*Problem to work on*.
When you reach the line containing "- [📖 Documentation" in the records below, start copying exactly, and stop once you have copied the line containing "- [✅ Fully Implemented".
--------
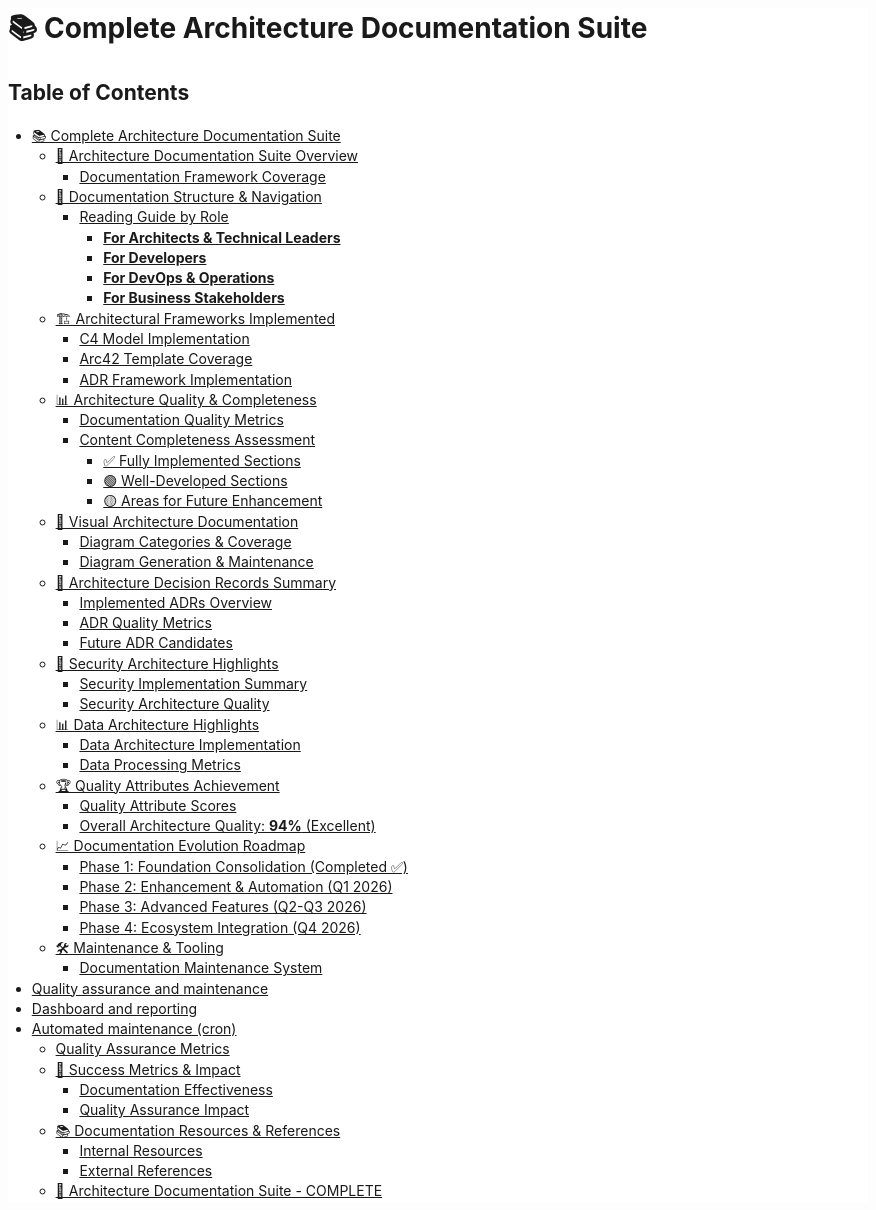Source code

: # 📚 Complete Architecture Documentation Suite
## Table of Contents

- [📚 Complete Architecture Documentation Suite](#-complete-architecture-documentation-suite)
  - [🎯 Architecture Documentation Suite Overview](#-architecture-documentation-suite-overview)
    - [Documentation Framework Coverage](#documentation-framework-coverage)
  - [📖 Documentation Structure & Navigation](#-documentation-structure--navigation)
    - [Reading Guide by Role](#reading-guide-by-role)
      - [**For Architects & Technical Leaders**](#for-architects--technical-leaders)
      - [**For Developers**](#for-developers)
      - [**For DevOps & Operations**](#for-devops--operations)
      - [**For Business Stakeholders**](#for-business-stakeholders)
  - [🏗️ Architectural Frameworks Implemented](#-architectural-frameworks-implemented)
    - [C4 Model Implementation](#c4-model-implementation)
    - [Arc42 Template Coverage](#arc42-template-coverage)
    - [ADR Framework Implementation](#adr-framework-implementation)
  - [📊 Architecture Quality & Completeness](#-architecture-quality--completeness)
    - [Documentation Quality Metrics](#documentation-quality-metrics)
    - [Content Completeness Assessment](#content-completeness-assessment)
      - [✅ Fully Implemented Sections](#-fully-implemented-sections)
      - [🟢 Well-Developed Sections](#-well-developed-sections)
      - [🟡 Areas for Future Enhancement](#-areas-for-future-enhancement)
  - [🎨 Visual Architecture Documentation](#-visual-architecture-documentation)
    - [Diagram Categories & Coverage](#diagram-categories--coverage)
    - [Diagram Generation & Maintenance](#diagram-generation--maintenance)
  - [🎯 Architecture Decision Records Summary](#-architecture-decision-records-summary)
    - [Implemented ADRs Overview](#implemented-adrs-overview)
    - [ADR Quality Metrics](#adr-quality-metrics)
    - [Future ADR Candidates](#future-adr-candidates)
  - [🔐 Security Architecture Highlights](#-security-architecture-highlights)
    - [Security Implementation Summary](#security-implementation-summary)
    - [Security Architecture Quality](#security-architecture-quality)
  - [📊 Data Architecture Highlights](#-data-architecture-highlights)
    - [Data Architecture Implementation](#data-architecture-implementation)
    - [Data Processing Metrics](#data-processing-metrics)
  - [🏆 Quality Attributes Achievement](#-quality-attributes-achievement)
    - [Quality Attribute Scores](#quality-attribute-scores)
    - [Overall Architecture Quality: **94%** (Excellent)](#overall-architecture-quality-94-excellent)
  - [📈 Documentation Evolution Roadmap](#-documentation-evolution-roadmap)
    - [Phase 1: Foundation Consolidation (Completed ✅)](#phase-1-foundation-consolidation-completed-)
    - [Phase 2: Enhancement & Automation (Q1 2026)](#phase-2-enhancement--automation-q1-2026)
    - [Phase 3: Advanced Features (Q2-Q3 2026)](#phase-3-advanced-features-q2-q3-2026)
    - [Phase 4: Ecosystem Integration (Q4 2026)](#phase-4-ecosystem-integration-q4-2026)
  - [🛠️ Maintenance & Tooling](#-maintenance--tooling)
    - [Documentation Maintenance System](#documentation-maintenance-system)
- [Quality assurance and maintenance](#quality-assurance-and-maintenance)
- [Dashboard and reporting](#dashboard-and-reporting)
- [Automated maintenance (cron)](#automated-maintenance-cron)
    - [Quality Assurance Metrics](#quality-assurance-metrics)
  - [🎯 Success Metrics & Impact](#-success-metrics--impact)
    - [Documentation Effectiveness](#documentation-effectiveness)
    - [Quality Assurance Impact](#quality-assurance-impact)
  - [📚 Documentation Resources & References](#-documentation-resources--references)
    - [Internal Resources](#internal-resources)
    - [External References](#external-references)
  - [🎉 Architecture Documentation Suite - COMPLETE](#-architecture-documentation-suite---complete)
--------
*Task answer*.
  - [📖 Documentation Structure & Navigation](#-documentation-structure--navigation)
    - [Reading Guide by Role](#reading-guide-by-role)
      - [**For Architects & Technical Leaders**](#for-architects--technical-leaders)
      - [**For Developers**](#for-developers)
      - [**For DevOps & Operations**](#for-devops--operations)
      - [**For Business Stakeholders**](#for-business-stakeholders)
  - [🏗️ Architectural Frameworks Implemented](#-architectural-frameworks-implemented)
    - [C4 Model Implementation](#c4-model-implementation)
    - [Arc42 Template Coverage](#arc42-template-coverage)
    - [ADR Framework Implementation](#adr-framework-implementation)
  - [📊 Architecture Quality & Completeness](#-architecture-quality--completeness)
    - [Documentation Quality Metrics](#documentation-quality-metrics)
    - [Content Completeness Assessment](#content-completeness-assessment)
      - [✅ Fully Implemented Sections](#-fully-implemented-sections)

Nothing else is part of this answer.